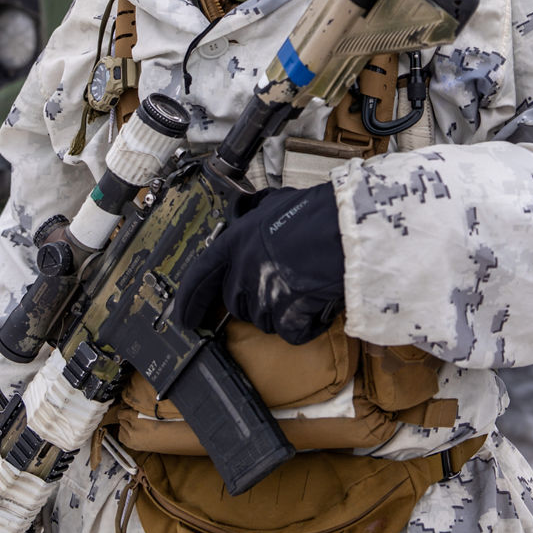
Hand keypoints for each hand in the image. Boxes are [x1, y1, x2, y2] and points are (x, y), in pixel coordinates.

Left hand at [176, 182, 343, 345]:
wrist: (349, 231)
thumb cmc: (318, 213)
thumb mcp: (276, 201)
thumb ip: (256, 210)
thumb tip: (250, 208)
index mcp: (236, 242)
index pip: (200, 277)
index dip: (189, 300)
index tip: (183, 317)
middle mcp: (245, 270)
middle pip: (236, 302)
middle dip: (254, 299)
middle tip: (281, 283)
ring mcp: (265, 295)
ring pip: (264, 320)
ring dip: (282, 311)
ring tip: (304, 286)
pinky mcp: (289, 316)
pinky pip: (292, 332)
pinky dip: (305, 324)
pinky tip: (318, 305)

______

Instructions for the task
Write out every record above exactly, leaving no picture in the result.

Response to the task
Hand keypoints for each hand in the image. Boxes are [x1, y1, x2, y2] and points are (x, y), in pixel coordinates.

Left hand at [176, 182, 343, 345]:
wrist: (349, 231)
thumb cmc: (318, 213)
thumb mcp: (276, 201)
thumb ip: (256, 210)
thumb tip: (250, 208)
index mcp: (236, 242)
index pip: (200, 277)
index dip: (189, 300)
index tip: (183, 317)
middle mcp: (245, 270)
middle pip: (236, 302)
middle dip: (254, 299)
middle tip: (281, 283)
ring mcp: (265, 295)
ring pip: (264, 320)
ring dip: (282, 311)
ring tip: (304, 286)
pinky mcp: (289, 316)
pinky pip: (292, 332)
pinky dip: (305, 324)
pinky tip: (318, 305)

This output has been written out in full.